The Bacterial Zoo on You

staphylococcus_aureus_visa_2
It may even include “Staphylococcus aureus

Your skin is your largest organ, the boundary between you and the world, a key part of what makes you who you are. But, despite what you may think, you’re not the only one who lives in it.

In fact, according to the National Institutes of Health, your skin is a virtual microbial zoo–home to a wide variety of bacterial species. Over the last decade, researchers have begun to study this microbial menagerie through molecular study of the skin and its microscopic inhabitants. No need to reach for the antibacterial soap, though. Most of your bacterial borders are harmless, and some are downright helpful.

The Non-Enemy Within

Surprised? Don’t be. Bacteria turn up everywhere life does, and some places other life doesn’t–from the darkest depths of the ocean to the insides of your intestines. And though the unicellular organisms are best known for causing diseases from tooth decay to tuberculosis (the latter of which kills more than a million people per year), that isn’t quite fair.

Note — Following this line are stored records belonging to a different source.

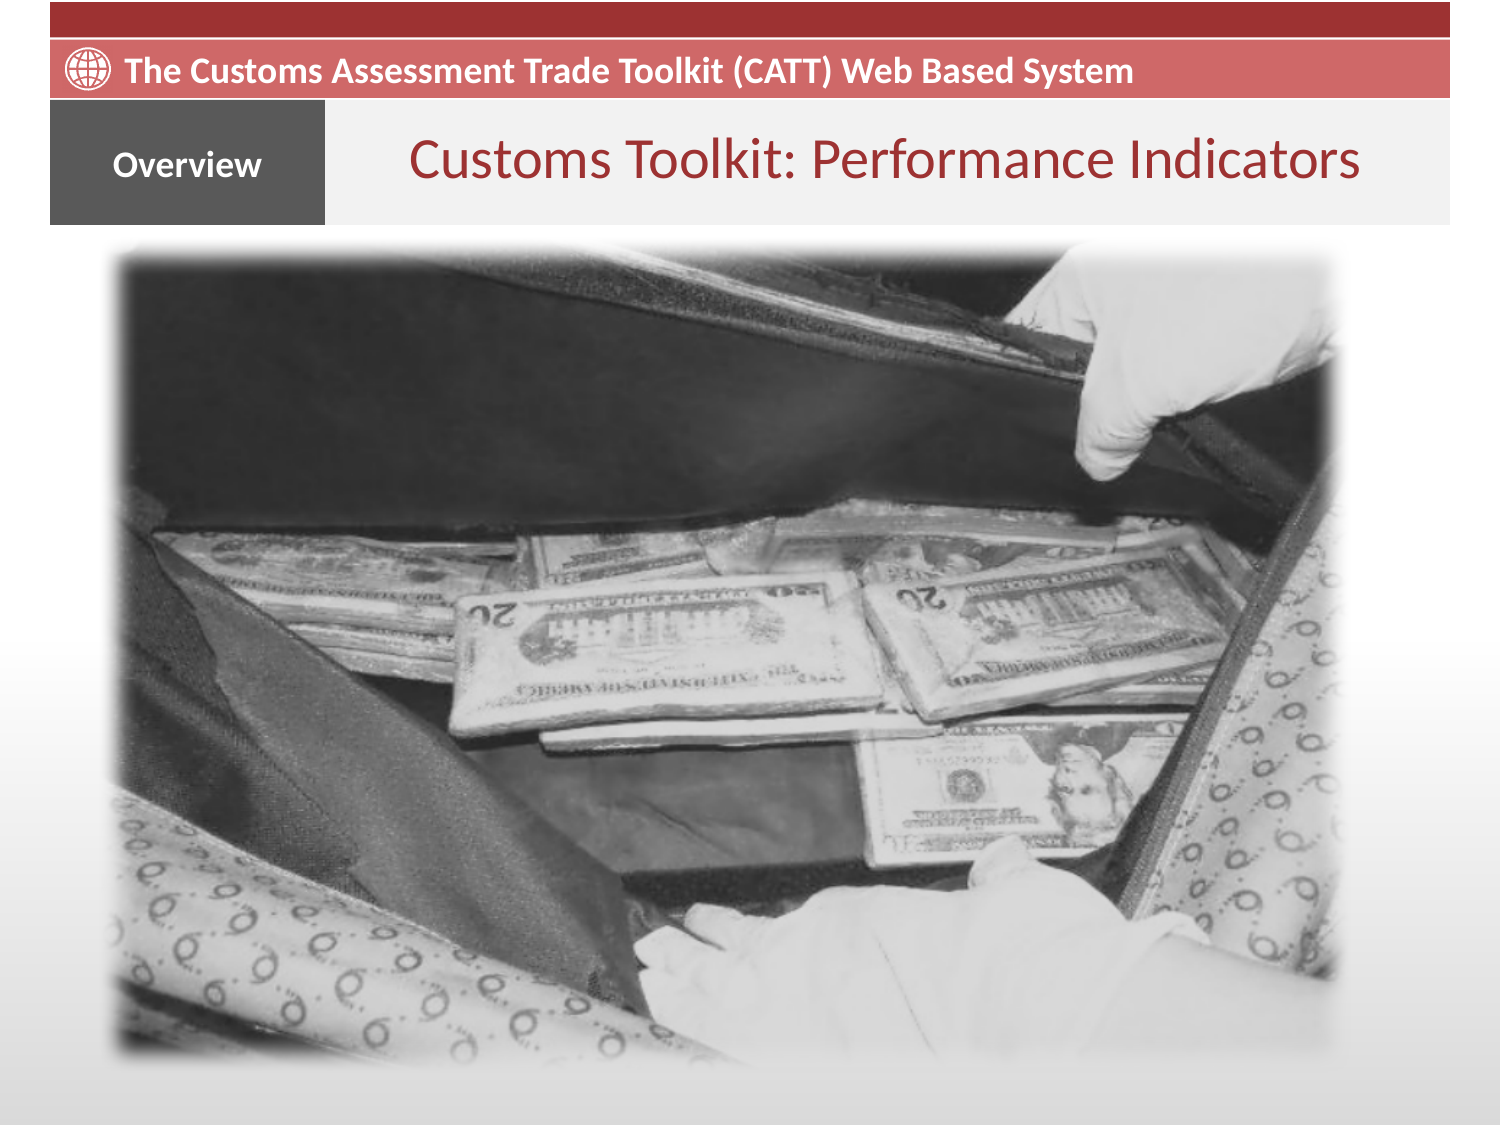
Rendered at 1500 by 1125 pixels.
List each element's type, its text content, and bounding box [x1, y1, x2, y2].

picture [62, 45, 113, 93]
title Customs Toolkit: Performance Indicators [324, 112, 1446, 217]
picture [99, 237, 1351, 1074]
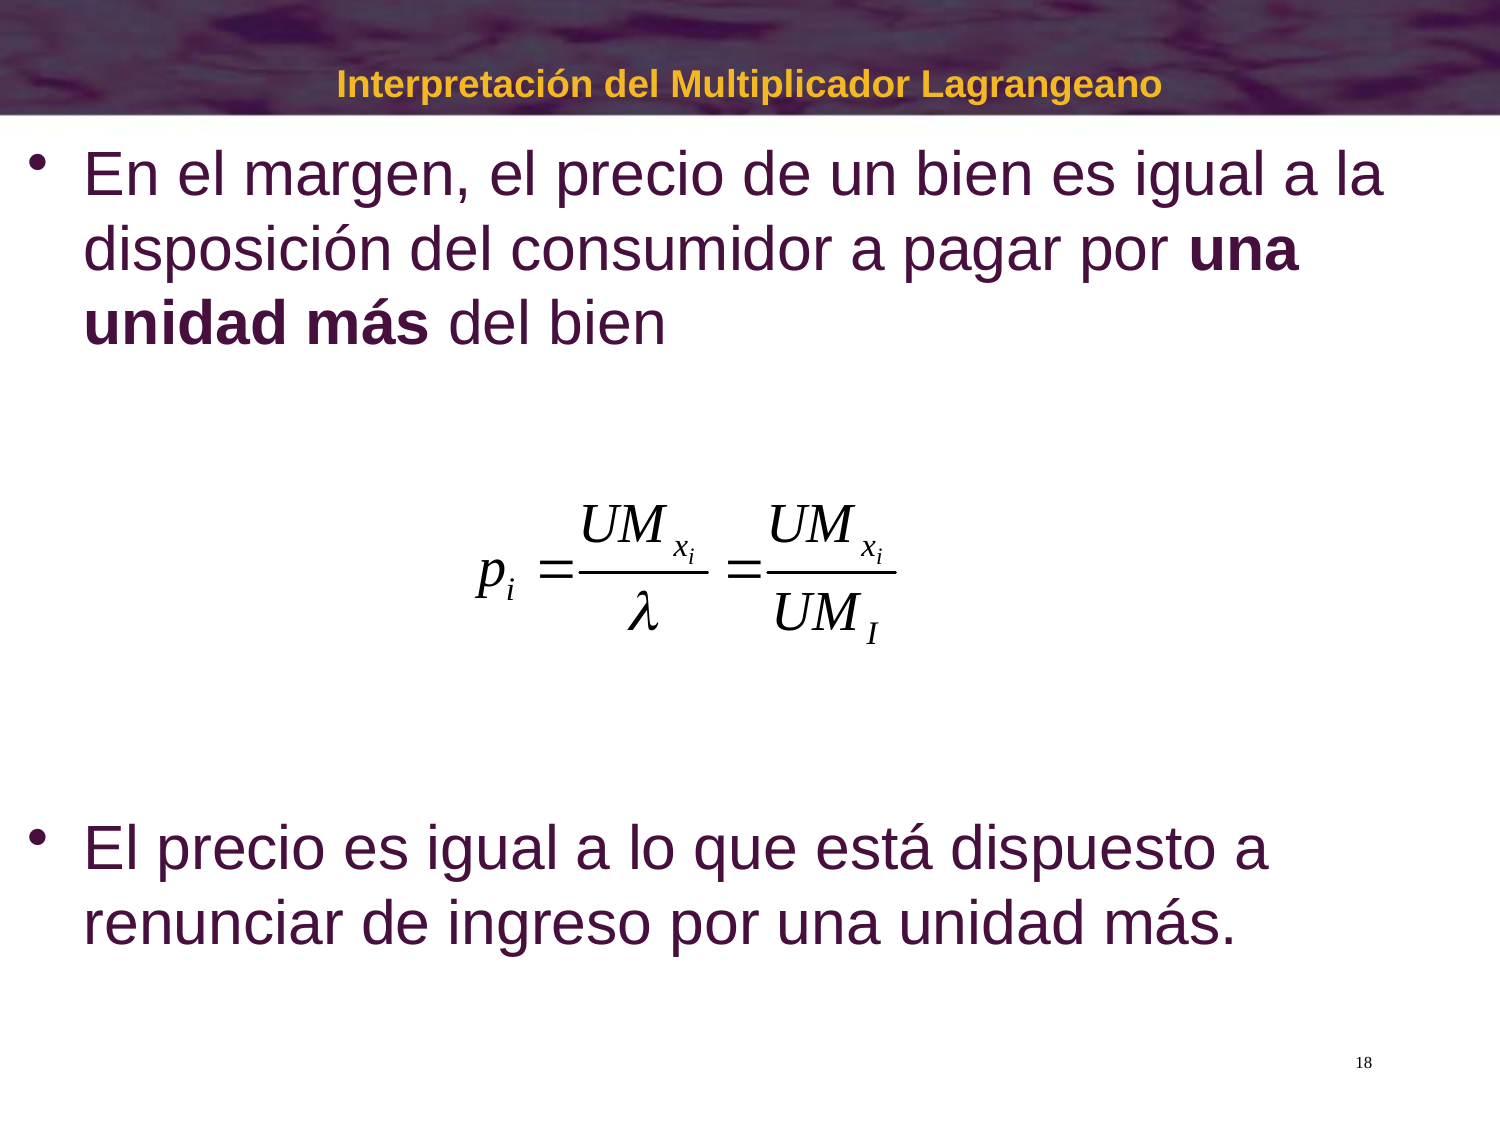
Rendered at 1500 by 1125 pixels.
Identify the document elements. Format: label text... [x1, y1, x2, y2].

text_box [462, 487, 909, 658]
picture [0, 113, 1500, 1125]
text_box Interpretación del Multiplicador Lagrangeano [0, 0, 1500, 113]
slide_number 18 [1074, 1024, 1388, 1101]
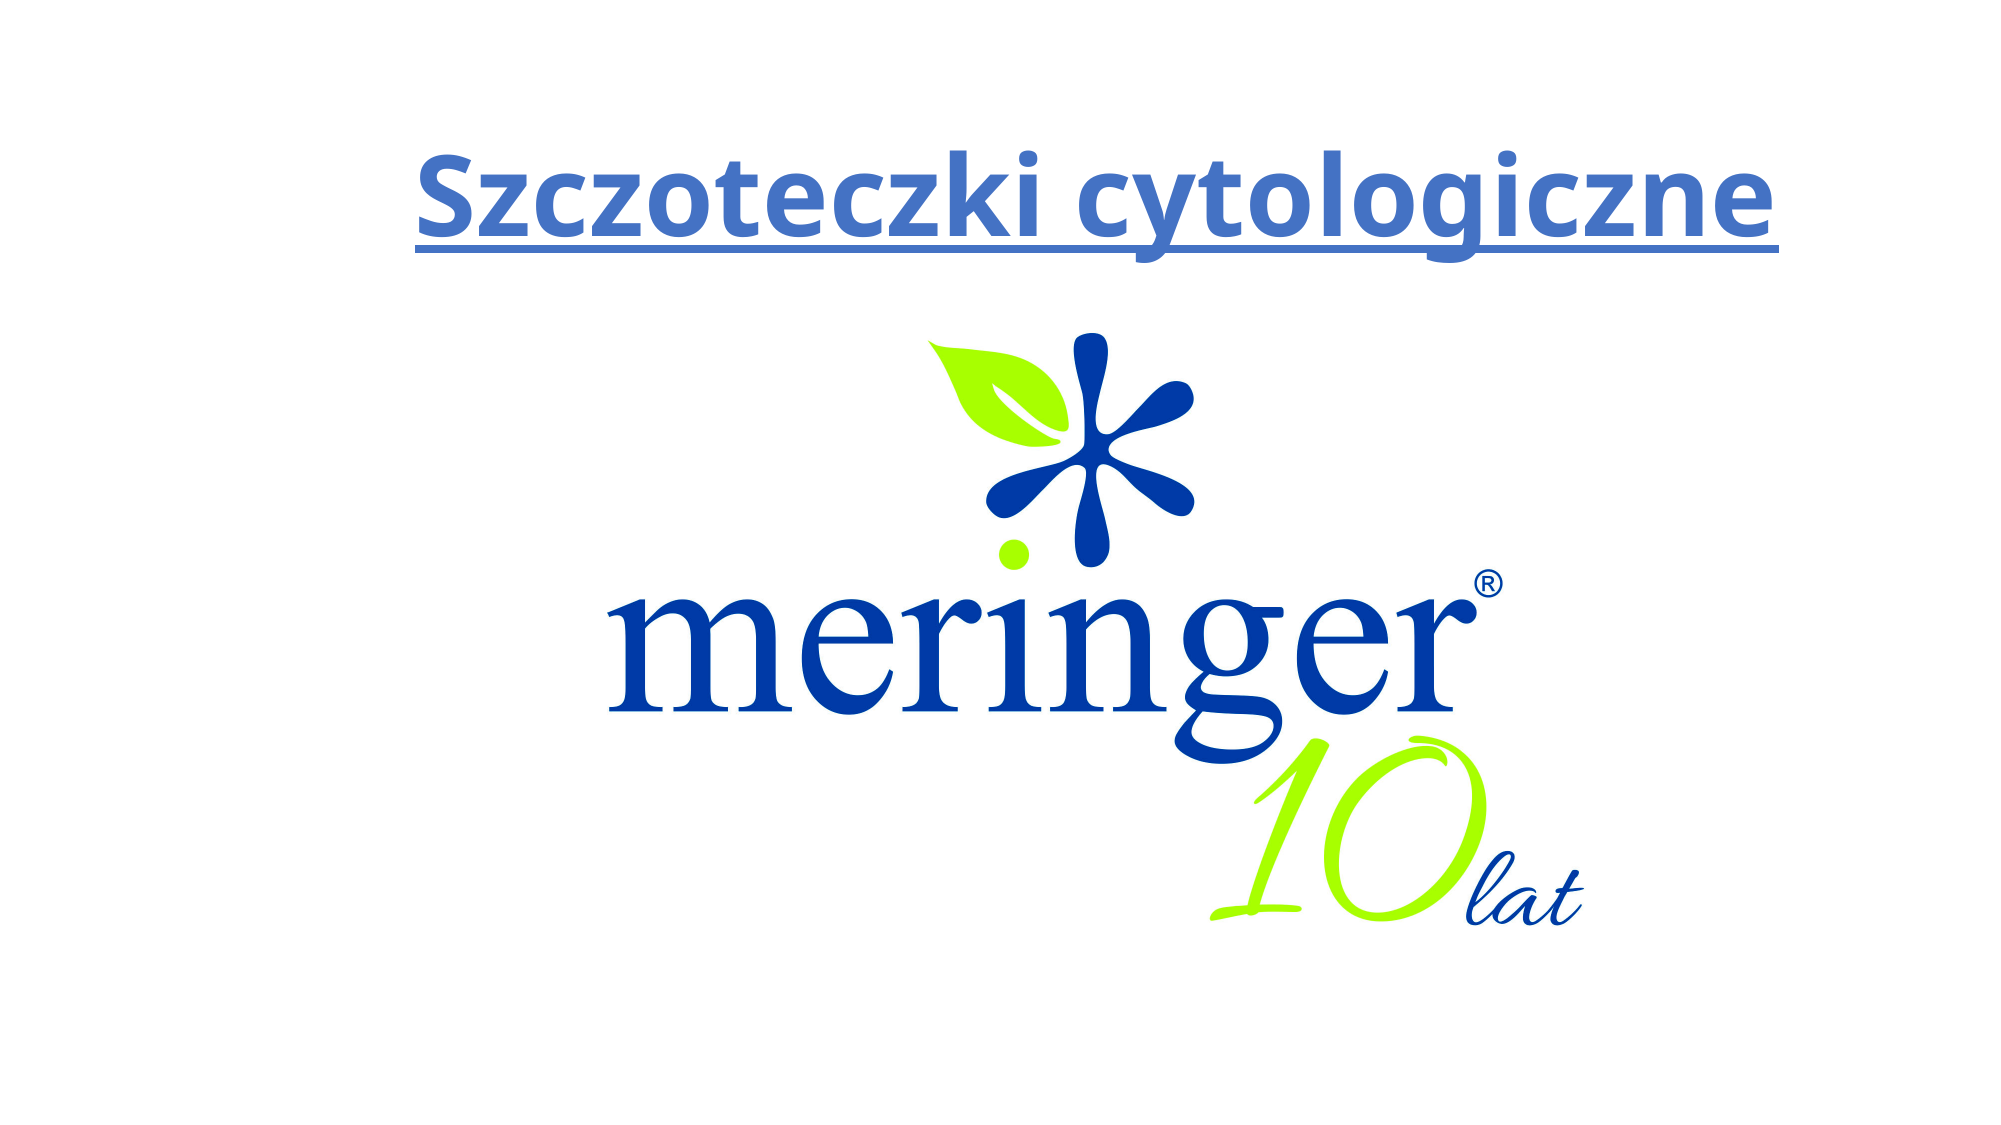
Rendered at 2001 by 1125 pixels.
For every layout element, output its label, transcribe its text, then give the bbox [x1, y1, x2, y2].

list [607, 330, 1586, 928]
title Szczoteczki cytologiczne [365, 94, 1828, 305]
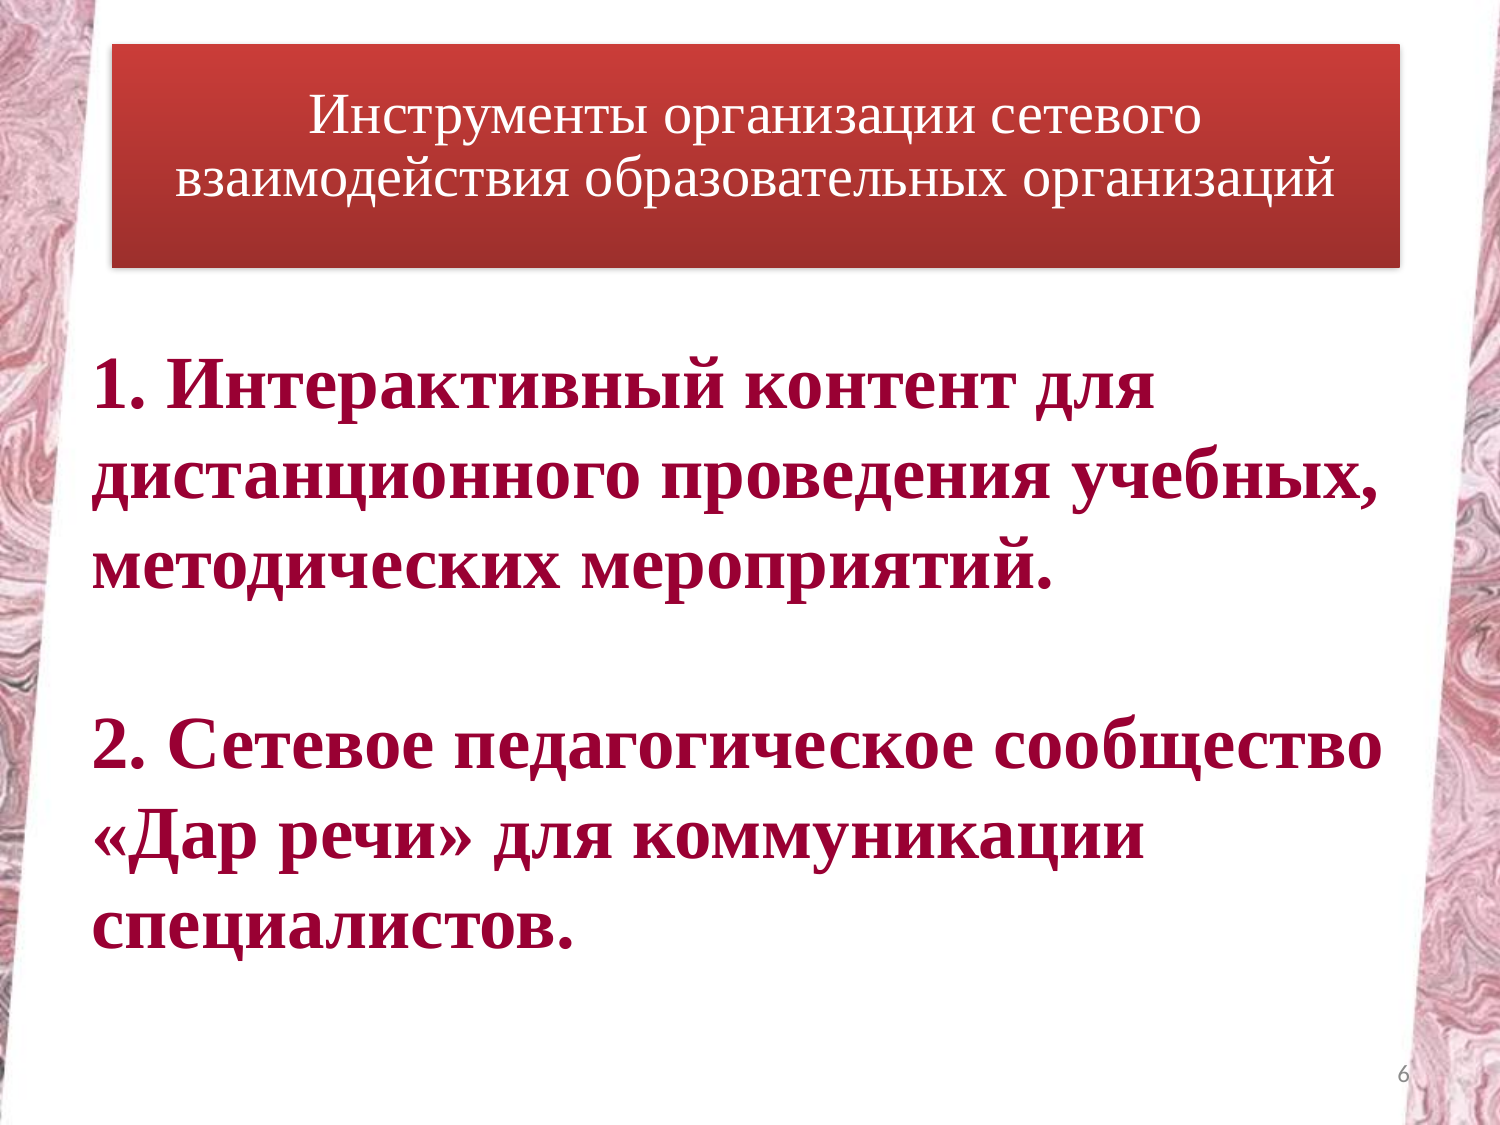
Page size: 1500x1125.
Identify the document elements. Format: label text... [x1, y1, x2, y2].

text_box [111, 43, 1400, 268]
picture [0, 0, 1500, 1125]
text_box 1. Интерактивный контент для дистанционного проведения учебных, методических мероприятий. 2. Сетевое педагогическое сообщество «Дар речи» для коммуникации специалистов. [76, 326, 1436, 971]
slide_number 6 [1074, 1042, 1425, 1103]
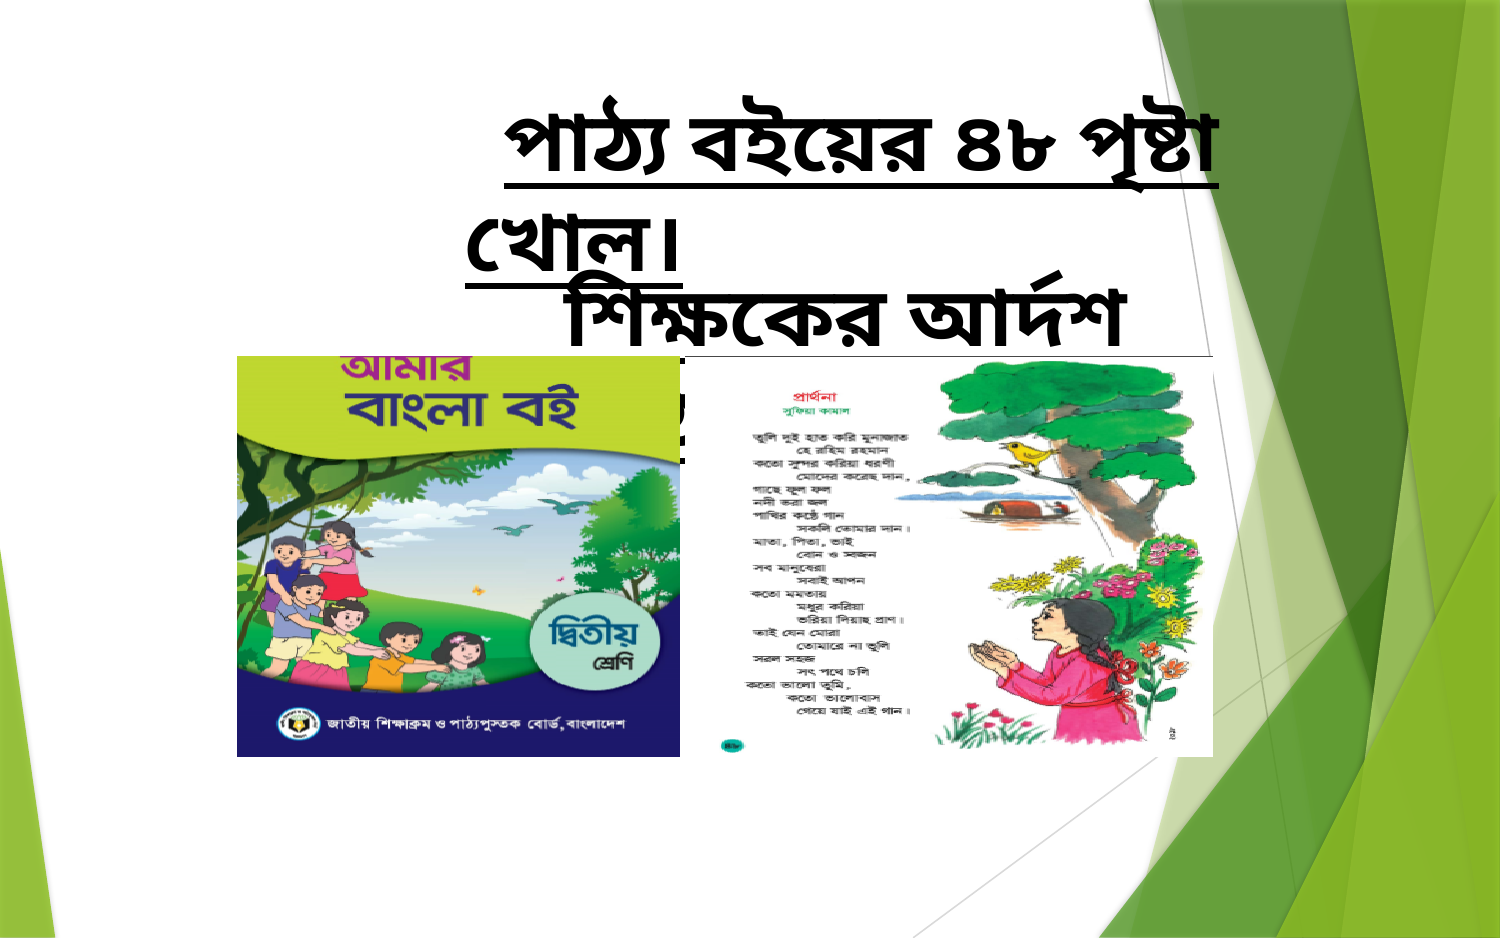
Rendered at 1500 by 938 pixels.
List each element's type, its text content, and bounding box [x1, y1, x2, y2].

text_box শিক্ষকের আর্দশ পাঠ। [549, 256, 1213, 355]
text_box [236, 355, 1213, 757]
text_box পাঠ্য বইয়ের ৪৮ পৃষ্টা খোল। [449, 81, 1350, 296]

A few bad bugs actually give countless benign–and even beneficial–bacteria a bad rap.

In fact, researchers say we couldn’t survive without the bacteria that “infest” us. Hard to believe? Consider this: the bacteria inside your body likely outnumber your own cells, no matter how you scrub. Previous estimates said that “our” bacteria outnumber our own cells by a 10:1 ratio. Those estimates have recently come under attack, but researchers still think the bacteria that call you home outnumber your own 30 trillion (or so) cells by several trillion, at least most of the time. On average, your body’s own cells are significantly larger than the  bacteria that call you home, but still.

Even familiar infection-causing bacteria like Staphylococcus aureus (pictured above) normally don’t cause trouble. Microbiologists say around 25 percent of the population currently carries staph, but most of them aren’t sick from it.

Simply put: bacteria can and do cause nasty infections and illnesses, but doing so is hardly their defining property.

Bacterial Basics

So what is their defining property? Think back to Biology 101. One of the most basic divisions in biology is the one between eukaryotic and prokaryotic cells. Basically, a eukaryotic cell includes a nucleus that holds its DNA. A prokaryotic cell has no such nucleus.

Animals, plants, and fungi are built of eukaryotic cells. Most prokaryotes, on the other hand, are unicellular organisms. And bacteria are the signature prokaryotes. In fact, “bacteria” and “prokaryote” were once nearly synonymous, until enterprising biologists carved out a different class of prokaryotes called “archaea.”

Still, bacteria represent one of the major branches on the tree of life. Microbiologists estimate that there are 1 nonillion of them on the planet. Nonillion? That’s a 1 with 30 zeroes after it:

1,000,000,000,000,000,000,000,000,000,000.

Maybe we’re the ones infesting their world.